Talvez exista alguma nostalgia do artesão perdido nos socialistas utópicos, porém, não em Marx e Engels. Sua pretensão não é retomar a situações pré-capitalistas nem criar o oásis do précapitalismo e artesanato na sociedade industrial. Sua pretensão não é terminar com a escola para voltar a uma instrução natural (isto é, uma instrução tampouco natural como a proporcionada pela Igreja, a família tradicional, os meios burgueses de comunicação etc.). Marx e Engels não pretendem voltar atrás, mas sim ir em frente; não pretendem voltar ao artesanato, mas sim superar o capitalismo, e essa superação só pode se realizar a partir do próprio capitalismo, acentuando suas contradições, desenvolvendo suas possibilidades.  

 

Neste caso, não se trata de voltar à situação pré-escolar, à instrução baseada na leitura bíblica ao amor do fogo, muito pelo contrário. As propostas de Marx e Engels se movem num horizonte bem concreto: criticar a atual instituição escolar e mudá-la. 

 

Marx e Engels escreveram num momento em que o desenvolvimento das forças produtivas era reduzido. Sabe-se que os primeiros tempos da industrialização se caracterizaram pelo aumento do trabalho simples - com a perda da capacidade artesanal existente - a extensão do trabalho infantil e feminino em condições de vida inferiores às existentes nas formações sociais agrárias. Porém, não ignoraram que, primeiro, esta situação teria de ser transitória e, segundo, que o desenvolvimento cultural era necessário para a consolidação e posterior desenvolvimento das forças produtivas. Suas referências às necessidades da burguesia e à incapacidade de boa parte desta para assumi-la, são um bom exemplo desta colocação (31, 34). Sua concepção não se reduz ao simplismo de enviar outra vez as pessoas para o campo - como se a vida no campo não fosse igualmente miserável -, mas o que pretende é corrigir a situação e colocar as bases de um modo diferente. Reivindicações tão concretas como "ensino gratuito e obrigatório" para todas as crianças, muito conhecida no Manifesto, é também conhecida em outros textos (41), a delimitação do trabalho das crianças, adolescentes e mulheres (24, 27) etc., vão por esse caminho. Sua preocupação em introduzir um novo tipo de ensino, unindo o trabalho manual ao intelectual, pretende estabelecer as bases de um sistema novo que terminará com a ideologização da ciência e as estruturas familiares e educativas estabelecidas.

 

Estavam conscientes das necessidades culturais - científicas e técnicas - das forças produtivas que a sociedade industrial havia posto em marcha; isto se manifesta quando lemos suas opiniões sobre o comportamento da burguesia francesa, inglesa e alemã; porém, estavam conscientes também da incapacidade desta em resolver os problemas colocados e da exclusiva capacidade do proletariado para levá-los a bom termo (24, 27, 31, 33 e 40). Esta é a perspectiva com que Marx e Engels abordam o tema do ensino e educação: a da classe operária.

++++++++

• Tarefa: Dê continuidade ao texto sobre Marx, Engels e o ensino a partir da última frase apresentada.

++++++++

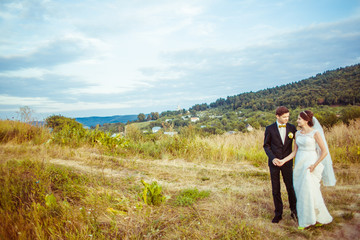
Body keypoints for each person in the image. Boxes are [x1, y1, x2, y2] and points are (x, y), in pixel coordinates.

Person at [277, 110, 336, 229]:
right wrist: (283, 160)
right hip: (299, 164)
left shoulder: (315, 133)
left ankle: (306, 221)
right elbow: (294, 152)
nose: (297, 120)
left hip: (311, 164)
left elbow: (324, 152)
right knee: (300, 191)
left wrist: (314, 165)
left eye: (299, 119)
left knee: (308, 191)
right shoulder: (297, 134)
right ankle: (314, 217)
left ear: (306, 120)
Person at [263, 106, 297, 223]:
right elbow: (266, 145)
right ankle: (278, 214)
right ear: (277, 116)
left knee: (290, 187)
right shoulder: (270, 128)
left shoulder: (292, 128)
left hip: (287, 163)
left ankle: (294, 211)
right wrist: (273, 158)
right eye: (284, 117)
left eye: (288, 116)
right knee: (276, 189)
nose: (287, 119)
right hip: (274, 163)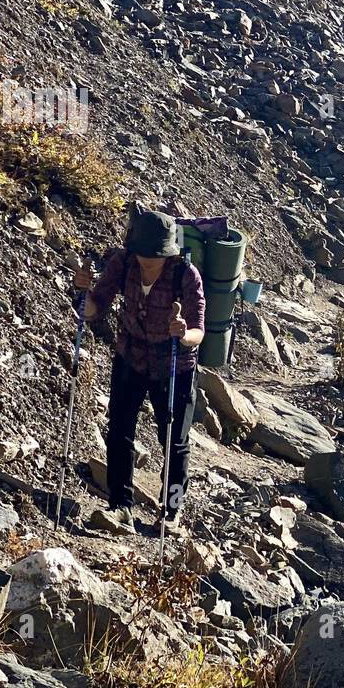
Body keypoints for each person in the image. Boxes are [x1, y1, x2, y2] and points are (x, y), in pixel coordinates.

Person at [73, 210, 205, 535]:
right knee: (119, 430)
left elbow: (199, 331)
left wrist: (182, 332)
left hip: (175, 365)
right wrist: (82, 292)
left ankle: (171, 509)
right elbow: (92, 310)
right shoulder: (123, 262)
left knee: (174, 440)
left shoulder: (186, 276)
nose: (147, 261)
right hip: (130, 356)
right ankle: (120, 505)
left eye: (155, 255)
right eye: (143, 253)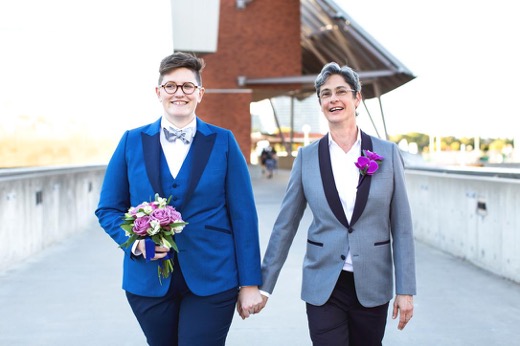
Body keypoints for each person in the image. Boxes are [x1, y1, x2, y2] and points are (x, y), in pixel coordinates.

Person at [95, 52, 263, 346]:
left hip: (214, 275)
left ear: (200, 93)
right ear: (158, 92)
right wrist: (135, 243)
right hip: (148, 280)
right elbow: (108, 208)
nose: (179, 93)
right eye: (171, 86)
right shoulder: (131, 141)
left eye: (187, 86)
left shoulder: (223, 141)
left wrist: (250, 283)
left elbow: (244, 215)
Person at [257, 62, 416, 345]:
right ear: (320, 103)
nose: (334, 99)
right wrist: (264, 286)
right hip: (324, 282)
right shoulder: (306, 158)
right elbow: (285, 225)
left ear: (357, 98)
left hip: (373, 283)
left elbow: (402, 227)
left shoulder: (387, 154)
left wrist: (406, 290)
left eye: (341, 91)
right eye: (326, 94)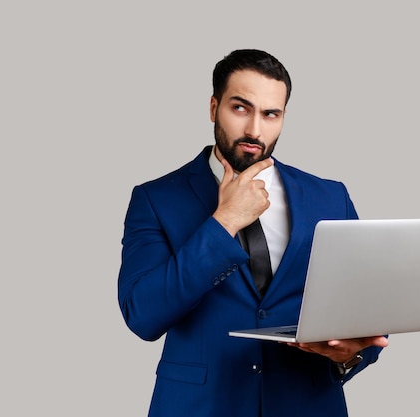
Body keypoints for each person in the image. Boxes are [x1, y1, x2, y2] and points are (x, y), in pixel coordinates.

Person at [117, 49, 389, 417]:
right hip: (200, 406)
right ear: (214, 108)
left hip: (307, 403)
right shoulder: (156, 198)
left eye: (270, 114)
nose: (254, 130)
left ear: (283, 118)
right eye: (240, 108)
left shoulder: (329, 196)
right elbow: (143, 315)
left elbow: (366, 310)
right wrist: (224, 221)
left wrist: (351, 353)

++++++++

• Resultado abaixo:
 

Ambos procuraram fugir de colocações abstratas, excessivamente gerais ou excessivamente vagas. A situação que lhes interessa é a dos trabalhadores e o modelo em que pensam é o de uma estrutura social onde os trabalhadores tenham a hegemonia, onde desapareça a divisão do trabalho e a felicidade substitua a necessidade. Para chegar até aí, não se deve voltar atrás, deve-se caminhar adiante.  

 

A segunda dificuldade e argumentação a que fizemos referência é mais complexa. As afirmações iniciais pressupunham a identificação de força de trabalho e capacidade criadora, identificação que de nenhuma maneira está verificada e que dificilmente pode ser aceita. 

 

Com efeito, Marx e Engels levaram a cabo esta identificação, ainda mais, combateram por ela como uma das bases fundamentais de suas propostas revolucionárias. Ao longo da história, e muito especialmente depois da instalação definitiva da concepção cristã, a sociedade veio mantendo uma noção cindida do homem. Cindido entre o divino e o humano, o indivíduo ia introduzir uma segunda cisão (que podia ter ou não justificativa e fundamento naquela primeira) entre o trabalho e o gozo. O desenvolvimento da revolução industrial faz desta divisão a base do sistema de trabalho e sua organização social. A diferença entre tempo de trabalho e tempo livre aumenta à medida em que a manufatura ocupa todos os espaços da produção.  

 

Até certo ponto, cabe dizer que a trajetória intelectual de Marx e Engels vai por um caminho crítico que atravessa estas mesmas etapas. Nos primeiros textos sobre A Questão Judaica ou A Sagrada Família se ocupam da crítica da alienação religiosa - no seio do debate pós-hegeliano, que tanta importância teve na época e que está na base de sua formação filosófica e intelectual em geral -, chegando, em profundidade crítica, a analisar a alienação produzida pela exploração.

 

Talvez seja nos Grundrisse onde Marx explicitou de maneira mais clara suas propostas em torno da necessidade de assimilar força de trabalho e capacidade criadora dos homens. O modo de produção capitalista se caracteriza pela exploração; isto é, pela apropriação da força de trabalho. O capital se apropria da força de trabalho e a objetiva, a realiza a fim de gerar mais-valia. Trabalho produtivo é aquele que gera mais-valia (35). Ora, por ele mesmo o capital somente se apropria daquela força de trabalho que pode gerar mais-valia, procurando que toda força de trabalho esteja em condições de gerá-la. Esse "estar em condições de" é obtido através da qualificação com um ensino adequado. Mas, como só é possível realizar a exploração através do mercado, orienta a qualificação para aquelas atividades ou formas (no seio de uma atividade) que tem maior acesso e predicamento no mercado. O sistema de ensino é entendido, assim, como uma concreta qualificação da força de trabalho que alcançará seu aproveitamento máximo se conseguir também o ajuste e a integração dos indivíduos no sistema, única maneira de não desperdiçar sua força de trabalho, mas sim, aproveitá-la. Dito de outra forma: reproduz o sistema dominante, tanto a nível ideológico quanto técnico e produtivo.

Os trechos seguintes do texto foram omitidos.